Ofsted says sharing training aides would lead to unnecessary teacher workload.

Training materials for Ofsted inspectors should not be published as it could result in increased and unnecessary workload for teachers, chief inspector Amanda Spielman has said.

In a letter to Geoff Barton, the general secretary of the Association of School and College Leaders, Ms Spielman insisted that Ofsted would not be sharing inspection training materials despite repeated calls for them to do so.

Both ASCL and the Confederation of School Trusts (CST) had called on the watchdog to publish its training materials with all schools after a series of documents were shared on social media.

However, in a letter to Mr Barton, Ms Spielman has ruled this out as she said the materials “lack the necessary context for a wider audience.”

Ms Spielman wrote: “The ‘aide memoires’ are summaries of a very detailed inspector training programme. They do not include any new ideas or approaches to methodology.

“All of the content is in the public domain in our published research reviews, subject videos and other materials.

“Our concern is that releasing these documents separately, without the accompanying context and detail, could lead to people misinterpreting their purpose or messages.

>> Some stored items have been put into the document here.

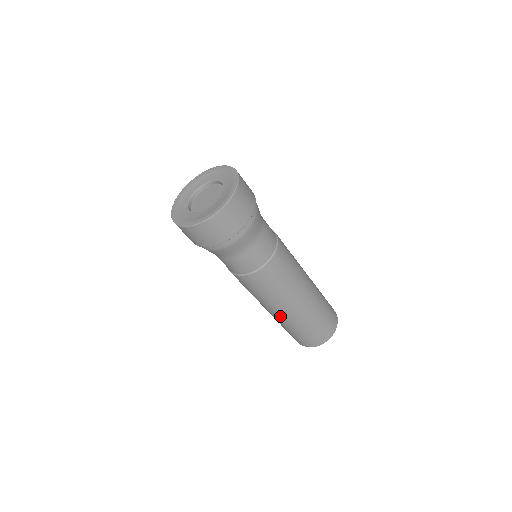
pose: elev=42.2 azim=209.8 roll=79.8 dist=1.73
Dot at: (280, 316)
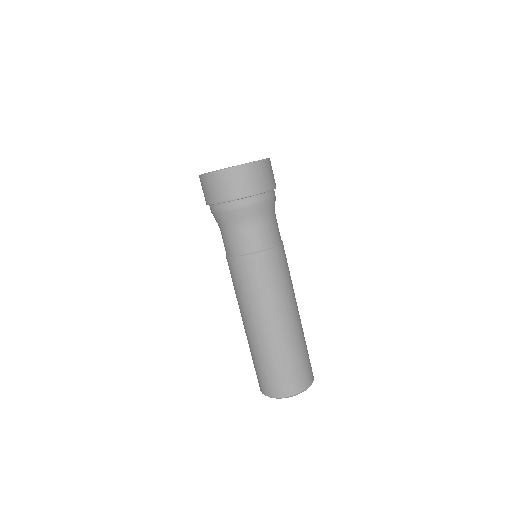
Dot at: (277, 328)
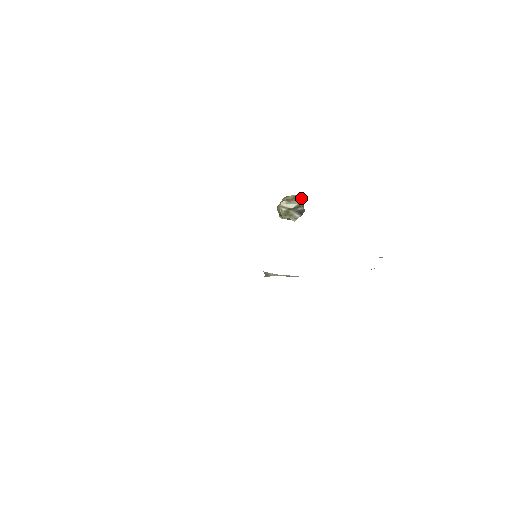
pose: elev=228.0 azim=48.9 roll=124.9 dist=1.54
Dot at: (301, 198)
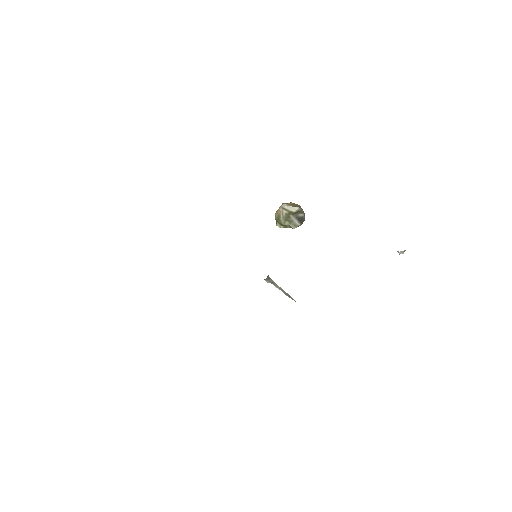
Dot at: (300, 207)
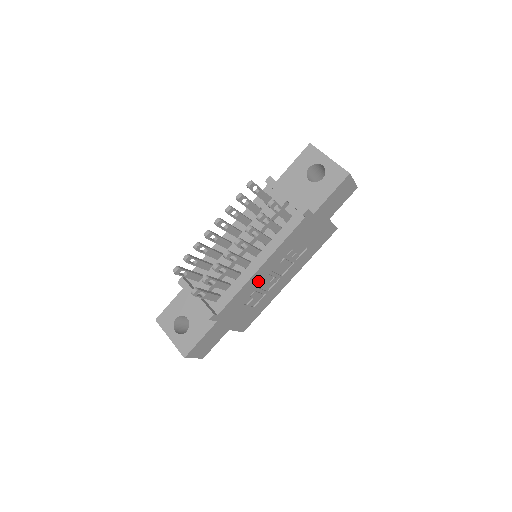
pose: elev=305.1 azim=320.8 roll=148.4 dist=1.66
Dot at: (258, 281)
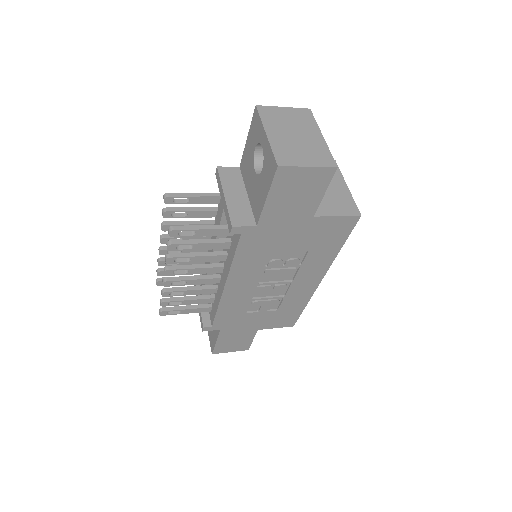
Dot at: (243, 295)
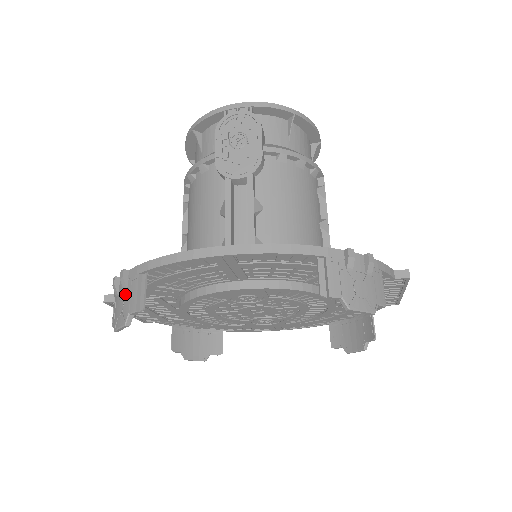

“In particular, we are concerned that schools could use them as simple checklists, leading to increased and unnecessary workload.

“We recognize that some schools have got hold of these documents and may use them inappropriately, but that is very different to us publishing them ourselves, which could be seen as us endorsing their use in this way.”

In response, Mr Barton said: “We’re disappointed with the Chief Inspector’s response. It is a very simple matter. Schools should have equal access to materials used by school inspectors in the interests of fairness and transparency.

“This is obviously not the case at the moment, as some schools have school inspectors on their staff, and others don’t, while some will have seen the materials on social media, and others won’t. Instead of digging in its heels, Ofsted should do the right thing and publish these materials.”

Yesterday, the deputy chief executive of the CST Steve Rollett wrote a blog in which he questioned whether Ofsted lacked the confidence to share its training inspection materials with the sector.

Documents are now being shared online, which show both detailed subject inspector guides for both primary and secondary school inspections and aide memoire sheets for inspectors in different subject areas.